Talking Is Doing

There were too many tables and chairs in the room. We started the meeting, a circle of people around a broad expanse of table with banks of tables pushed against the walls at our backs. We had to negotiate carefully to find our way to the tea. 

There were too many questions on the first handout. They were designed to stimulate reflection, then lead to an unstructured  conversation about our journeys in the organization, what brought us to this point.

As the people looked at the questions, hesitated, reached for pens, I saw that the questions were a bit like those tables. So much structure getting in the way of the conversation. Some asked for more instructions, two or three times.  Some set to writing out their answers. I felt like a teacher, poised to instruct them in what they had so naturally been doing before the meeting started — talking with each other.

Finally, they paired up. The room filled with the sound of five quiet conversations. Something shifted. The papers were abandoned. The work started.

“Stop talking and start doing!” Have you heard that one? Have you said it yourself?

I have been reading “Changing Conversations in Organisations: a Complexity Approach to Change,” by Patricia Shaw. In this challenging (confronting) book, Shaw makes the case for approaching organisational change—not as an 8-step process, which can guarantee a predictable future—but rather as an ongoing practice of making sense—conversationally—of the experience of change itself.

I am with Shaw on this point:  organisational conversation is THE real mechanism for change.

Sharing her own story about a change process with one organization, she writes:

These mature and experienced managers did not believe they could justify an explicit investment in the free-flow of open-ended conversations despite their conviction that this kind of conversation was precisely what they needed…

Yes! I wrote in the margin.

Then the next sentence, confronted me:

In order to justify meeting you had to know in advance exactly what the topics for discussion would be and what the outcomes of discussion should be. The more uncertain and ambiguous their situation, the more they wanted to meet and talk, yet the less legitimate the expense of doing this became.

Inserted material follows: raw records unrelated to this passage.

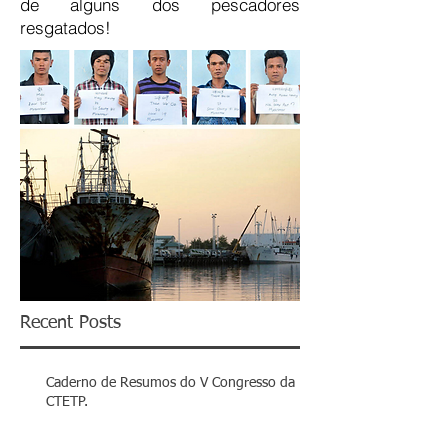
de alguns dos pescadores
resgatados!
Recent Posts
Caderno de Resumos do V Congresso da
CTETP.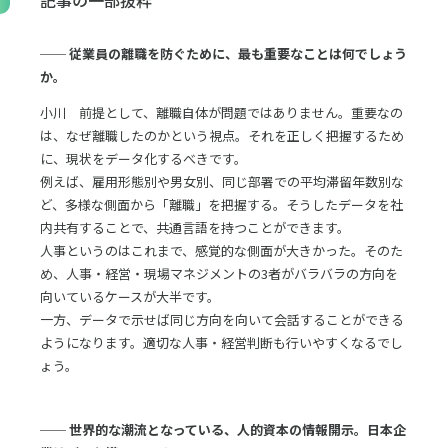
── 従業員の離職を防ぐために、最も重要なことは何でしょう
か。
小川 前提として、離職自体が問題ではありません。重要なの
は、なぜ離職したのかという視点。それを正しく把握するため
に、現状をデータ化するべきです。
例えば、雇用形態別や男女別、同じ部署での平均滞留年数別な
ど、多様な側面から「離職」を把握する。そうしたデータを社
内共有することで、共通言語を持つことができます。
人事というのはこれまで、感覚的な側面が大きかった。そのた
め、人事・経営・現場マネジメントの3者がバラバラの方向を
向いているケースが大半です。
一方、データで示せば同じ方向を向いて会話することができる
ようになります。適切な人事・経営判断も行いやすくなるでし
ょう。
── 世界的な潮流となっている、人的資本の情報開示。日本企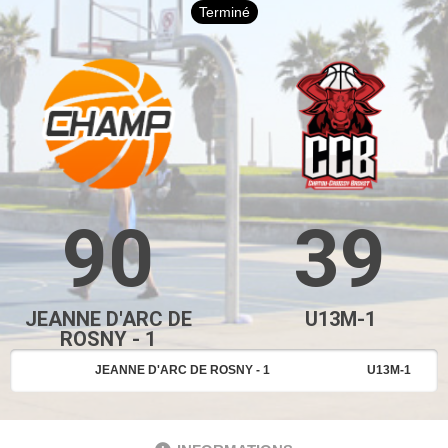
Terminé
90
39
JEANNE D'ARC DE
U13M-1
ROSNY - 1
JEANNE D'ARC DE ROSNY - 1
U13M-1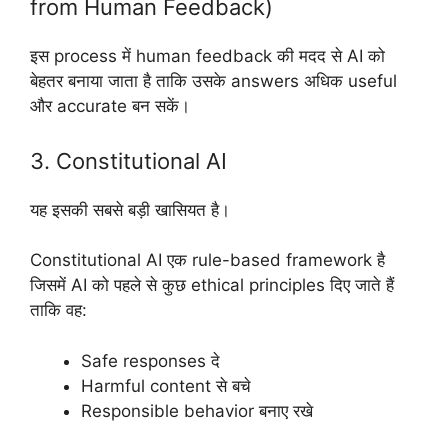
from Human Feedback)
इस process में human feedback की मदद से AI को
बेहतर बनाया जाता है ताकि उसके answers अधिक useful
और accurate बन सकें।
3. Constitutional AI
यह इसकी सबसे बड़ी खासियत है।
Constitutional AI एक rule-based framework है
जिसमें AI को पहले से कुछ ethical principles दिए जाते हैं
ताकि वह:
Safe responses दे
Harmful content से बचे
Responsible behavior बनाए रखे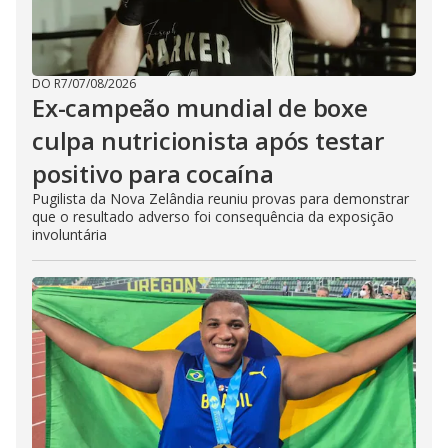
DO R7
/
07/08/2026
Ex-campeão mundial de boxe
culpa nutricionista após testar
positivo para cocaína
Pugilista da Nova Zelândia reuniu provas para demonstrar
que o resultado adverso foi consequência da exposição
involuntária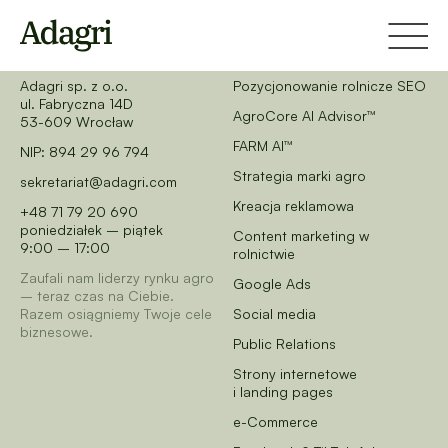
Skontaktuj się z nami
Oferta
Adagri sp. z o.o.
Pozycjonowanie rolnicze SEO
ul. Fabryczna 14D
AgroCore AI Advisor™
53-609 Wrocław
FARM AI™
NIP: 894 29 96 794
Strategia marki agro
sekretariat@adagri.com
Kreacja reklamowa
+48 71 79 20 690
poniedziałek – piątek
Content marketing w
9:00 – 17:00
rolnictwie
Zaufali nam liderzy rynku agro
Google Ads
– teraz czas na Ciebie.
Razem osiągniemy Twoje cele
Social media
biznesowe.
Public Relations
Strony internetowe
i landing pages
e-Commerce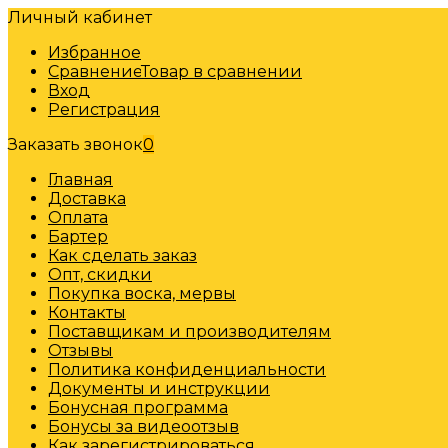
Личный кабинет
Избранное
Сравнение
Товар в сравнении
Вход
Регистрация
Заказать звонок
0
Главная
Доставка
Оплата
Бартер
Как сделать заказ
Опт, скидки
Покупка воска, мервы
Контакты
Поставщикам и производителям
Отзывы
Политика конфиденциальности
Документы и инструкции
Бонусная программа
Бонусы за видеоотзыв
Как зарегистрироваться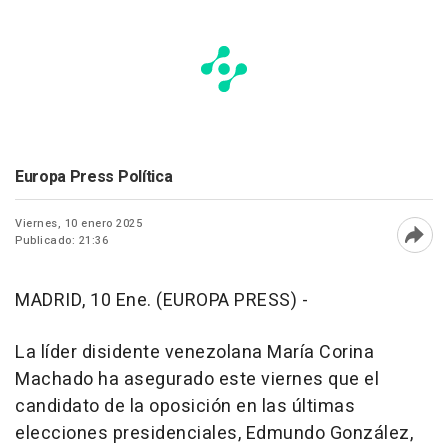
Europa Press Política
Viernes, 10 enero 2025
Publicado: 21:36
Abri
MADRID, 10 Ene. (EUROPA PRESS) -
La líder disidente venezolana María Corina
Machado ha asegurado este viernes que el
candidato de la oposición en las últimas
elecciones presidenciales, Edmundo González,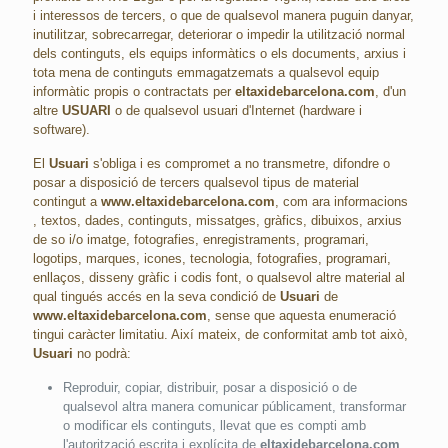
i interessos de tercers, o que de qualsevol manera puguin danyar,
inutilitzar, sobrecarregar, deteriorar o impedir la utilització normal
dels continguts, els equips informàtics o els documents, arxius i
tota mena de continguts emmagatzemats a qualsevol equip
informàtic propis o contractats per
eltaxidebarcelona.com
, d'un
altre
USUARI
o de qualsevol usuari d'Internet (hardware i
software).
El
Usuari
s'obliga i es compromet a no transmetre, difondre o
posar a disposició de tercers qualsevol tipus de material
contingut a
www.eltaxidebarcelona.com
, com ara informacions
, textos, dades, continguts, missatges, gràfics, dibuixos, arxius
de so i/o imatge, fotografies, enregistraments, programari,
logotips, marques, icones, tecnologia, fotografies, programari,
enllaços, disseny gràfic i codis font, o qualsevol altre material al
qual tingués accés en la seva condició de
Usuari
de
www.eltaxidebarcelona.com
, sense que aquesta enumeració
tingui caràcter limitatiu. Així mateix, de conformitat amb tot això,
Usuari
no podrà:
Reproduir, copiar, distribuir, posar a disposició o de
qualsevol altra manera comunicar públicament, transformar
o modificar els continguts, llevat que es compti amb
l'autorització escrita i explícita de
eltaxidebarcelona.com
,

As facilitators and change practitioners we live in a world of “deliverables,” our conversations lead to “outputs”, and those outputs show up in our reports. We know, intellectually, that those outputs are not the change themselves, but they capture the future we are collectively pursuing. I see a lot of my work as helping these conversations to happen. I do that by creating thoughtfully sequenced STRUCTURED approaches to conversation. I promise that there will be useful products of those conversations.

And yet, those outputs are frozen in time, in contexts that continually shift. Like still life paintings—the living things change before the paint is dry.

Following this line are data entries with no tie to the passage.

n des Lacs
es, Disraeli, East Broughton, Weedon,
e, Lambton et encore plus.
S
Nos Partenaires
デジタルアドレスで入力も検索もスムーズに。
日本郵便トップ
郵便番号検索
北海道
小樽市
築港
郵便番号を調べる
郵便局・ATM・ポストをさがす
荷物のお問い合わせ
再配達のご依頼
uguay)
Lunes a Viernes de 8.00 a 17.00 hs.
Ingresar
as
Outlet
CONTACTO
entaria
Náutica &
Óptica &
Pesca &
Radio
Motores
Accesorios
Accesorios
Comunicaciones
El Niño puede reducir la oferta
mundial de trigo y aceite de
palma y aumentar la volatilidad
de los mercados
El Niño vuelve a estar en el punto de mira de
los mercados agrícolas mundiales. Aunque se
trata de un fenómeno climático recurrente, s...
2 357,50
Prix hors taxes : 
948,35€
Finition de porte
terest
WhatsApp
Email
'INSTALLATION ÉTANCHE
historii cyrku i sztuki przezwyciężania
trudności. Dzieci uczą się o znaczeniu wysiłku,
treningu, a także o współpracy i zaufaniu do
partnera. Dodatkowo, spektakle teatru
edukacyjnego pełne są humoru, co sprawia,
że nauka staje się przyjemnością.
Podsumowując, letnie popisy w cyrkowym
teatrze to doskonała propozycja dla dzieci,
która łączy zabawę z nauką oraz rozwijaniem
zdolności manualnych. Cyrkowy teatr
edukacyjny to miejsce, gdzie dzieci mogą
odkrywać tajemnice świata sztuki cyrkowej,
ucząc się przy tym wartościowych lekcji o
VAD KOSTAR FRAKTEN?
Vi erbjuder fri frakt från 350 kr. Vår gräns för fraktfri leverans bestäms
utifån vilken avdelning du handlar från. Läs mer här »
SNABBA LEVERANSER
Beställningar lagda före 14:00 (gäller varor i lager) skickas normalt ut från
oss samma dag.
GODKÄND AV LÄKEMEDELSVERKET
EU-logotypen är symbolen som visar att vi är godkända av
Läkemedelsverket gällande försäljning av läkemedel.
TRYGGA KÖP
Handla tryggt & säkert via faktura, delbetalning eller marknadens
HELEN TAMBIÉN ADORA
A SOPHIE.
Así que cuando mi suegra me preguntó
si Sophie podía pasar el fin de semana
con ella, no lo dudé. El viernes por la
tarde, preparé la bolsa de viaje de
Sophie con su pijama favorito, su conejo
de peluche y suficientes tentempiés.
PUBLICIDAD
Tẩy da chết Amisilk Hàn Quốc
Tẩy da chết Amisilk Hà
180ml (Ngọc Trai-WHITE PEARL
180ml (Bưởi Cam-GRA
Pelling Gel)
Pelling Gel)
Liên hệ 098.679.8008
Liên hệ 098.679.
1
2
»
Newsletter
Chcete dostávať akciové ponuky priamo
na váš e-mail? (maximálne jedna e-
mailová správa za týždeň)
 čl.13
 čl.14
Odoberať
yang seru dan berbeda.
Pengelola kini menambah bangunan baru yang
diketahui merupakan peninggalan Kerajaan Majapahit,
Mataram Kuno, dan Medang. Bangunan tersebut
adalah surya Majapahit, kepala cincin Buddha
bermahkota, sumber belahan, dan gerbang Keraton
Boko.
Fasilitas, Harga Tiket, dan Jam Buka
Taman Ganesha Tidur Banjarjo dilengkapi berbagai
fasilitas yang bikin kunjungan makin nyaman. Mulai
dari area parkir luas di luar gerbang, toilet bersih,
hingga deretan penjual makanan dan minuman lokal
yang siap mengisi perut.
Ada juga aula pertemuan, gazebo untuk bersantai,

Perhaps it was my choice to read that book on my plane trip to this meeting that made me suddenly attentive to the paradox of my work there.

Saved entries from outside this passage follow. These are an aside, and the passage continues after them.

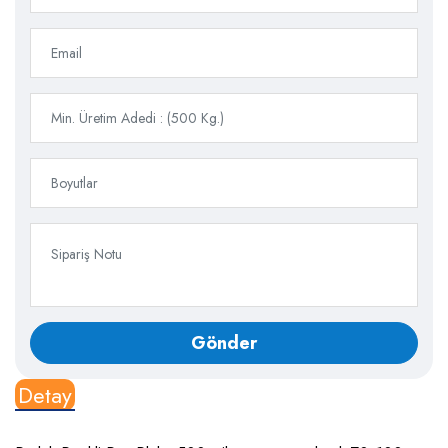
Detay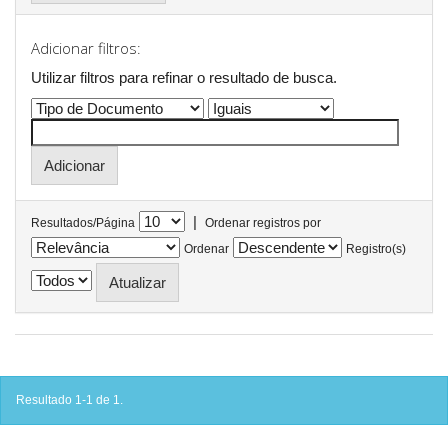
Adicionar filtros:
Utilizar filtros para refinar o resultado de busca.
|
Resultados/Página
Ordenar registros por
Ordenar
Registro(s)
Resultado 1-1 de 1.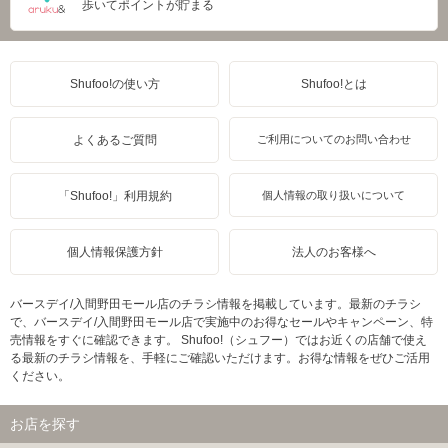
歩いてポイントが貯まる
Shufoo!の使い方
Shufoo!とは
よくあるご質問
ご利用についてのお問い合わせ
「Shufoo!」利用規約
個人情報の取り扱いについて
個人情報保護方針
法人のお客様へ
バースデイ/入間野田モール店のチラシ情報を掲載しています。最新のチラシ
で、バースデイ/入間野田モール店で実施中のお得なセールやキャンペーン、特
売情報をすぐに確認できます。 Shufoo!（シュフー）ではお近くの店舗で使え
る最新のチラシ情報を、手軽にご確認いただけます。お得な情報をぜひご活用
ください。
お店を探す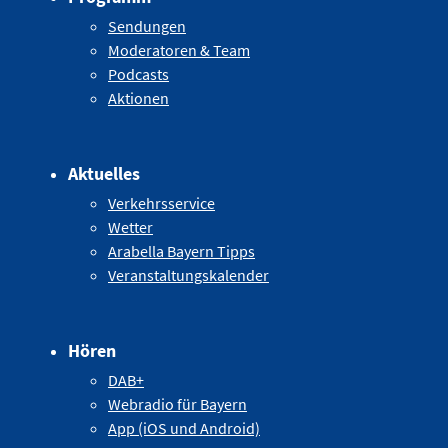
Sendungen
Moderatoren & Team
Podcasts
Aktionen
Aktuelles
Verkehrsservice
Wetter
Arabella Bayern Tipps
Veranstaltungskalender
Hören
DAB+
Webradio für Bayern
App (iOS und Android)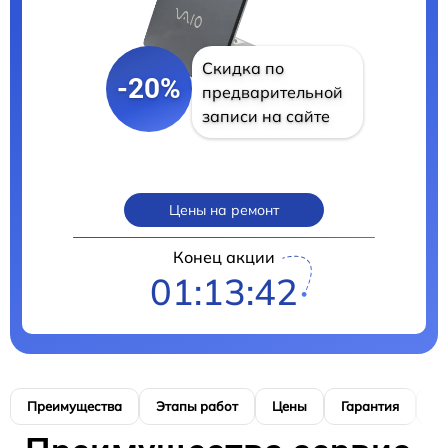
Скидка по
-20%
предварительной
записи на сайте
Цены на ремонт
Конец акции
01:13:41
Преимущества
Этапы работ
Цены
Гарантия
М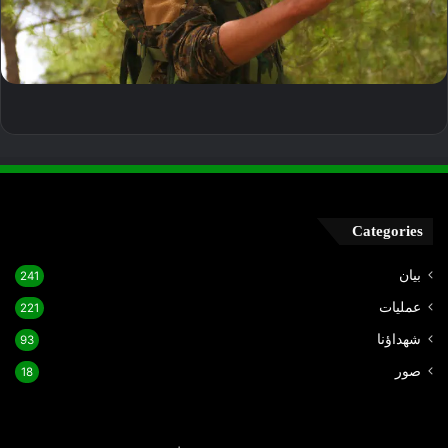
Categories
بيان
241
عمليات
221
شهداؤنا
93
صور
18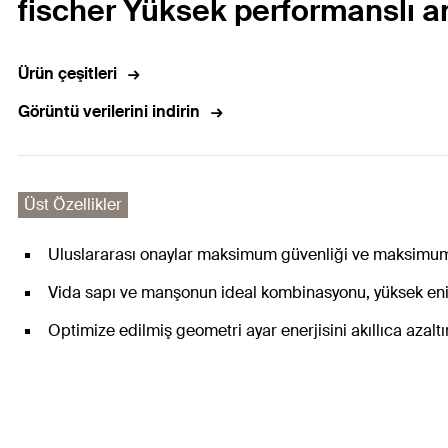
fischer Yüksek performanslı ank
Ürün çeşitleri
Görüntü verilerini indirin
Üst Özellikler
Uluslararası onaylar maksimum güvenliği ve maksimum p
Vida sapı ve manşonun ideal kombinasyonu, yüksek enin
Optimize edilmiş geometri ayar enerjisini akıllıca azalt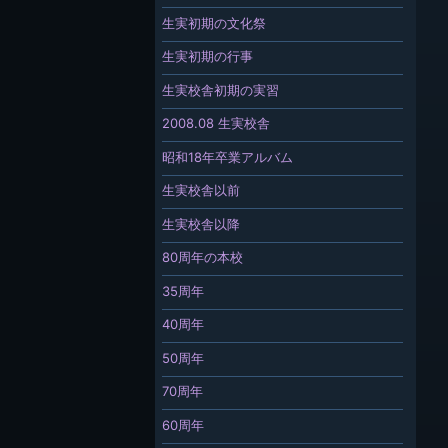
生実初期の文化祭
生実初期の行事
生実校舎初期の実習
2008.08 生実校舎
昭和18年卒業アルバム
生実校舎以前
生実校舎以降
80周年の本校
35周年
40周年
50周年
70周年
60周年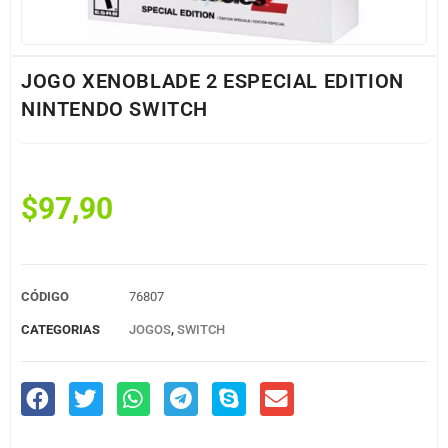
JOGO XENOBLADE 2 ESPECIAL EDITION
NINTENDO SWITCH
$
97,90
CÓDIGO
76807
CATEGORIAS
JOGOS
,
SWITCH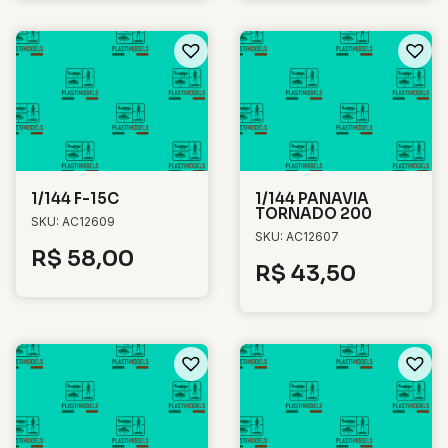
1/144 F-15C
1/144 PANAVIA
TORNADO 200
SKU: AC12609
SKU: AC12607
R$
58,00
R$
43,50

How the setting of a task was, at once, creating an obstacle and an impetus to leaping into a different future.

How the deliverable tied to this meeting required compliance with my process and while the change itself required the freedom and will to move into and shape a change already underway.

I did not abandon the deliverable. We got there. But we did have one day of organisational conversation, without outputs, living with the ambiguity and complexity of being in the change, rather than designing it.

I’m tempted here to write down the “bullet points” of what all this means, but that is an end to the conversation rather than a start….

So I will say:

Talking is doing. Things change as we talk. 

And what to say about structure?  Maybe less furniture, more space to move around.  Structure can create a sense of safety—a way to move into the chaos of a future we cannot predict. Or, maybe, it gets in our way.

*****

Thanks to Christine Little for this blog post!